**BRIEF**
Print the listing below word for word, starting at its first line and ending with the line that contains "locality: Ellis Hollow. Ellis Hollow Swamp.".
════════════════
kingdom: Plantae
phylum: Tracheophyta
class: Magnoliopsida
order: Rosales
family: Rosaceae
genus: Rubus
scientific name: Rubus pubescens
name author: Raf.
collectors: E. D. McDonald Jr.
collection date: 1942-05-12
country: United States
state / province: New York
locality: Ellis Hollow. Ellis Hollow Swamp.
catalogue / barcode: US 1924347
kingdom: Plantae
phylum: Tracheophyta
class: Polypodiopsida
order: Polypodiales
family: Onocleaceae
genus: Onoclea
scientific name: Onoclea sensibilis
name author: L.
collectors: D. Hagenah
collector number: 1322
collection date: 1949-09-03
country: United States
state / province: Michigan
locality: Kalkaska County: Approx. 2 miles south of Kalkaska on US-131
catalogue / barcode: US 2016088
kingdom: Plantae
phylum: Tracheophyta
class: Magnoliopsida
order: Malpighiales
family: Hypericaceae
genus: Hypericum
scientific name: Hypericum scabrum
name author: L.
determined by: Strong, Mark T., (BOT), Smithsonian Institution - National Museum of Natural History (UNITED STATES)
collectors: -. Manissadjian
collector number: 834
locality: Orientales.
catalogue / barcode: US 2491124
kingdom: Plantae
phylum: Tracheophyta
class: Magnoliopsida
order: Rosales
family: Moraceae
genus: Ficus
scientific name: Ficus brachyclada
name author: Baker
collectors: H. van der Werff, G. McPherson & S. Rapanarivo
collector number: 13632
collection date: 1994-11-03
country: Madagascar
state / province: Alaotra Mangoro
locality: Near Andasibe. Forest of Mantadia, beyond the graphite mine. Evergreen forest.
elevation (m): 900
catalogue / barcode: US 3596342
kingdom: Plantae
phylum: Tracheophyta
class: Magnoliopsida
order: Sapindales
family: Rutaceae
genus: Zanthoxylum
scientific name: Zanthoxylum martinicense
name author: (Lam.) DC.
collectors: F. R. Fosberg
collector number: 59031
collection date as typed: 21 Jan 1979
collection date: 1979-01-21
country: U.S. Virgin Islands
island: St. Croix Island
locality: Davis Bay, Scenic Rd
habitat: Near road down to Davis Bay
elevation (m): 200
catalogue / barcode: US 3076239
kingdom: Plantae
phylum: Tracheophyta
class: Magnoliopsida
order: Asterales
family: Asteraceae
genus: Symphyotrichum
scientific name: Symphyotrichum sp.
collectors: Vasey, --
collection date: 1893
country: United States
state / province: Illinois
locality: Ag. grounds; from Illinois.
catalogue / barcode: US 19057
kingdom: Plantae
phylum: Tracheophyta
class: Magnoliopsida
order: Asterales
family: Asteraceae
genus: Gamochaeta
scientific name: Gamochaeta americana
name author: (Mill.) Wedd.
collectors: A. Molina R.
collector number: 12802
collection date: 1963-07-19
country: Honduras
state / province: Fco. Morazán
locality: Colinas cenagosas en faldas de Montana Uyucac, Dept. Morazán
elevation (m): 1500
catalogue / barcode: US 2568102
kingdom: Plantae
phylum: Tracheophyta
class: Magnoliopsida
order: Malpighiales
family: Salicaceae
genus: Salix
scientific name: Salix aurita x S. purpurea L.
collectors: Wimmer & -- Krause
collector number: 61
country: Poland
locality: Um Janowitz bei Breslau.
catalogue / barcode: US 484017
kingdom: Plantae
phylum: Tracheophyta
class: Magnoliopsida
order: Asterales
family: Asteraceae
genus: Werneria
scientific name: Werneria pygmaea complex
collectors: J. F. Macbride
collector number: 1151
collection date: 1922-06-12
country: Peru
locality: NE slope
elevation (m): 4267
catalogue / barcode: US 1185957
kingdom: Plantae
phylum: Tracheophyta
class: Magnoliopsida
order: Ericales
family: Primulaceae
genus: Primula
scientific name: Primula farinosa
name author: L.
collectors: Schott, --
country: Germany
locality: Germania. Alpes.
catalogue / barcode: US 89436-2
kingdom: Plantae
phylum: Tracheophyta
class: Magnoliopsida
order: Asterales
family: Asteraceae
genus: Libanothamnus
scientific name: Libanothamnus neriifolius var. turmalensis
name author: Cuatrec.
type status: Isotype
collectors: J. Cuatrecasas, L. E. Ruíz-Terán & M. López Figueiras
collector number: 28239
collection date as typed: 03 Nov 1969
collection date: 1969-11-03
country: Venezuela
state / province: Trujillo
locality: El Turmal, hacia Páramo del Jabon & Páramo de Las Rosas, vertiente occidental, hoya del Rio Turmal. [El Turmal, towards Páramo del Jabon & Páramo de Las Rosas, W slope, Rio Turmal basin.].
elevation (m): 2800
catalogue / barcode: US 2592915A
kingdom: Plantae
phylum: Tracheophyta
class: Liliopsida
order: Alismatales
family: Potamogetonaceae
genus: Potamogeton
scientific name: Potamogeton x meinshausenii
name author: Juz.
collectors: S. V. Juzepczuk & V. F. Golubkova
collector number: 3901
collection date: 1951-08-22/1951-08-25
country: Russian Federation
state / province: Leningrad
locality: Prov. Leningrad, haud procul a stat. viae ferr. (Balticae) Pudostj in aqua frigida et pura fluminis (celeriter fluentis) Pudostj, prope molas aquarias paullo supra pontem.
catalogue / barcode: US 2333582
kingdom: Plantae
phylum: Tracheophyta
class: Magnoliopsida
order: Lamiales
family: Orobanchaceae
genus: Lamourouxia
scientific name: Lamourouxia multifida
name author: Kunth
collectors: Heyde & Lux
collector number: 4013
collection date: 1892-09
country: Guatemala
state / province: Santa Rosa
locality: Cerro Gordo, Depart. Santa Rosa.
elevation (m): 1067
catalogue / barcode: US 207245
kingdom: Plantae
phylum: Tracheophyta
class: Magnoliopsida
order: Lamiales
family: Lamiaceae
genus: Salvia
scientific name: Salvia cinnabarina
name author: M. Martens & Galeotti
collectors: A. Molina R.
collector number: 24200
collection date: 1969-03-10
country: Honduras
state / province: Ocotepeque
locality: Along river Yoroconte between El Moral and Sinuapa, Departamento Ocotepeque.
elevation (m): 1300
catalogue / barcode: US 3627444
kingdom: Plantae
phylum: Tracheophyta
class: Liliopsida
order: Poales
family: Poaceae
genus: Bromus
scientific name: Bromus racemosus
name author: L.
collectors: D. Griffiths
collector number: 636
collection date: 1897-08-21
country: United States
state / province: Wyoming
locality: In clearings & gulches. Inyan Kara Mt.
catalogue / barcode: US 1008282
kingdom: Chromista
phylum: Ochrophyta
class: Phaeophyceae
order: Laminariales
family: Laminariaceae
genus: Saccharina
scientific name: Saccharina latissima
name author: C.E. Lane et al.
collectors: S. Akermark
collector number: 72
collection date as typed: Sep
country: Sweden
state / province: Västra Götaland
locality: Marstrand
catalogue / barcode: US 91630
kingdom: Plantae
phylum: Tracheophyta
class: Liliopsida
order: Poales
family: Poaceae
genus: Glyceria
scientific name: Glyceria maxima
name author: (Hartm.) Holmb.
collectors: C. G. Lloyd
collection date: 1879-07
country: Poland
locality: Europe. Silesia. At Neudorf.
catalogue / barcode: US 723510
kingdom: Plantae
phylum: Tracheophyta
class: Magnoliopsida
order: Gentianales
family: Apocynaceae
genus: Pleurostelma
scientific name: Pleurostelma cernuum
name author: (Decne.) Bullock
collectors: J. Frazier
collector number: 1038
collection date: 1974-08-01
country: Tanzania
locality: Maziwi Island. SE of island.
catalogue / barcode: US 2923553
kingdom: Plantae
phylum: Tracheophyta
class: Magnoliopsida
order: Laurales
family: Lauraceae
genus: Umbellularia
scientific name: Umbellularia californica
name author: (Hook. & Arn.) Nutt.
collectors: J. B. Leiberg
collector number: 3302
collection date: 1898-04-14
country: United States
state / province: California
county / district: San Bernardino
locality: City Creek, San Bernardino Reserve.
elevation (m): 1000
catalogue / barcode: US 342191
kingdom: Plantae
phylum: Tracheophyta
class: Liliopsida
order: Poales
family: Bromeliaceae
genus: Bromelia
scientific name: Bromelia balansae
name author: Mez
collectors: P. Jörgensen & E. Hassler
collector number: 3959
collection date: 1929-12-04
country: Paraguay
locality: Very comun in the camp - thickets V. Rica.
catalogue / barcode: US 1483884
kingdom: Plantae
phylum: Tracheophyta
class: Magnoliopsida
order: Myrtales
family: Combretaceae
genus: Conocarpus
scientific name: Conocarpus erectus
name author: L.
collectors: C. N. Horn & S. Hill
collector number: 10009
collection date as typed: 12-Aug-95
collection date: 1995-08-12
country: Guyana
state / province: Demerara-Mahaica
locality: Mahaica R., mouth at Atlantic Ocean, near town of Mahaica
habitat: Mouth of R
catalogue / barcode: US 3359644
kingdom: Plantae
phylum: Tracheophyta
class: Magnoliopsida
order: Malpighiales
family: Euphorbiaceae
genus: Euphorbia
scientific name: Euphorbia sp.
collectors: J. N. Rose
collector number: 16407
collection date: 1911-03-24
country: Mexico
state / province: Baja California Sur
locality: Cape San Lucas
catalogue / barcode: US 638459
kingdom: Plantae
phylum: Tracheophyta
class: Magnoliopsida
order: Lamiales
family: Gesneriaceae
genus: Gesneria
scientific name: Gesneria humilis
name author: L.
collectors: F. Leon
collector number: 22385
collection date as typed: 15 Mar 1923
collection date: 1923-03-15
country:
════════════════
**WRITTEN ANSWER**
kingdom: Plantae
phylum: Tracheophyta
class: Magnoliopsida
order: Rosales
family: Rosaceae
genus: Rubus
scientific name: Rubus pubescens
name author: Raf.
collectors: E. D. McDonald Jr.
collection date: 1942-05-12
country: United States
state / province: New York
locality: Ellis Hollow. Ellis Hollow Swamp.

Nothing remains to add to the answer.